Friday 8 January 2016

Why can't DDoS attacks be prevented?

 

 

 DDOS is a distributed attack carried out from many sources simultaneously, so there's not just one or two ip addresses to block. The attack may exploit a vulnerability in a third party's service, e.g. NTP or DNS, so you are actually seeing packets from legitimate sites like businesses or universities which cannot be closed down, though there are ongoing projects to locate and advise these sites of the problem (e.g.
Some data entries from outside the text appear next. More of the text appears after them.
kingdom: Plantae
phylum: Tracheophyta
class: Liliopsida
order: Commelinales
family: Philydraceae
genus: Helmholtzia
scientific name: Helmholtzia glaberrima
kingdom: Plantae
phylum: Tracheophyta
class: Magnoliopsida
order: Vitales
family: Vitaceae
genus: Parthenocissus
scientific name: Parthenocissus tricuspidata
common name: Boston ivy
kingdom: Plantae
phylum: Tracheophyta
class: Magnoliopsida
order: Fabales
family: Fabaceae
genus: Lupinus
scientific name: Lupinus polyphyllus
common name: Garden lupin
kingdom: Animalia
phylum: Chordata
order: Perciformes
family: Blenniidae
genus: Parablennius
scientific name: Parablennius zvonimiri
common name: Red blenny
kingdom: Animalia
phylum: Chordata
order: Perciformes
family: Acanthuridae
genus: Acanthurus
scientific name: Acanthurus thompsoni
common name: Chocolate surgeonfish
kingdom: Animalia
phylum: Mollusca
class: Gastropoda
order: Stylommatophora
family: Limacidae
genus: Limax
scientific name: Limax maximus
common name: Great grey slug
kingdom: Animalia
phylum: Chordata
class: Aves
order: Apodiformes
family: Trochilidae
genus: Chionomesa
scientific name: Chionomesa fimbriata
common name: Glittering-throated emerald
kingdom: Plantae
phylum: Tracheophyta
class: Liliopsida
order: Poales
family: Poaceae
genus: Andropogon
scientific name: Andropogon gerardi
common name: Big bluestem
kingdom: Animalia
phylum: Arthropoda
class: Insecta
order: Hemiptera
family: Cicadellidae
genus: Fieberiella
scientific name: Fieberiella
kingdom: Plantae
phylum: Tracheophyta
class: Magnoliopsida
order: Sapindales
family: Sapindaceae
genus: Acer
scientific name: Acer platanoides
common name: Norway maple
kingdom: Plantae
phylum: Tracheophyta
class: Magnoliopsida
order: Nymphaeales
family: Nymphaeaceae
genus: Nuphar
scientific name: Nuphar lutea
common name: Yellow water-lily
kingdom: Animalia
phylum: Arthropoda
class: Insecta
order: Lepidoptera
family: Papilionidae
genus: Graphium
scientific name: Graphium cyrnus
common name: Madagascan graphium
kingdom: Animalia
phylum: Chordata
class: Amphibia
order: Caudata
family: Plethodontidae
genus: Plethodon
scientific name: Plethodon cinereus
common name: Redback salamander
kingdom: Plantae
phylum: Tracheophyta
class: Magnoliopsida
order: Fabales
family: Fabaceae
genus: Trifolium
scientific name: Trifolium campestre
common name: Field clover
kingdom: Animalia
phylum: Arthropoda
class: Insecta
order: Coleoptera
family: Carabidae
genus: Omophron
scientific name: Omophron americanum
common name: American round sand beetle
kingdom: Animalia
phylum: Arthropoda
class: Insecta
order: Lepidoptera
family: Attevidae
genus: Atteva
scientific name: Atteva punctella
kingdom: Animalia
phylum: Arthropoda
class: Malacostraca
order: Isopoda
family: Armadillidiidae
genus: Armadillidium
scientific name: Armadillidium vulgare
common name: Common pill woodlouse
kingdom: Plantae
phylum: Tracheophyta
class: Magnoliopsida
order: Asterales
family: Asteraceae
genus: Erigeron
UDP amplification vulnerability) and get them to patch their service.


A large DDOS attack may overwhelm your upstream provider, so there is little you can do on your own server, except to outsource it to a high-bandwidth geographically diverse cloud service like Cloudflare.


If everyone implemented good egress filtering, that would make it more difficult for attackers to spoof a victims address, but sometimes it's hard and it's work that benefits someone you've never heard of.


I mean, if I have address 1.2.3.4 and you have 5.6.7.8, I can send a packet with your address 5.6.7.8 as the source to xyz.com and say "tell me all about X". So xyz.com sends a bunch of data to you that you didn't ask for. If I do that to abc.com, def.com etc. all asking them to send data to 5.6.7.8, that's a DDOS. But if my ISP has a filter that says "hey, you can't have a source address start with 5. You're inside our network and your address has to start with 1" and discards my packets, that would mean I could only attack victims on my own network.



There are also human-moderated attacks that are harder to block. If a lot of people sign up for some political cause, and a leader says "everyone send email to X", that's a DDOS on X's mailbox. If the leader says "everyone go to this web page, download this software and run it to attack X's website", that's a crowdsourced DDOS that's very hard to block, coming from thousands of different legitimate ISPs around the world.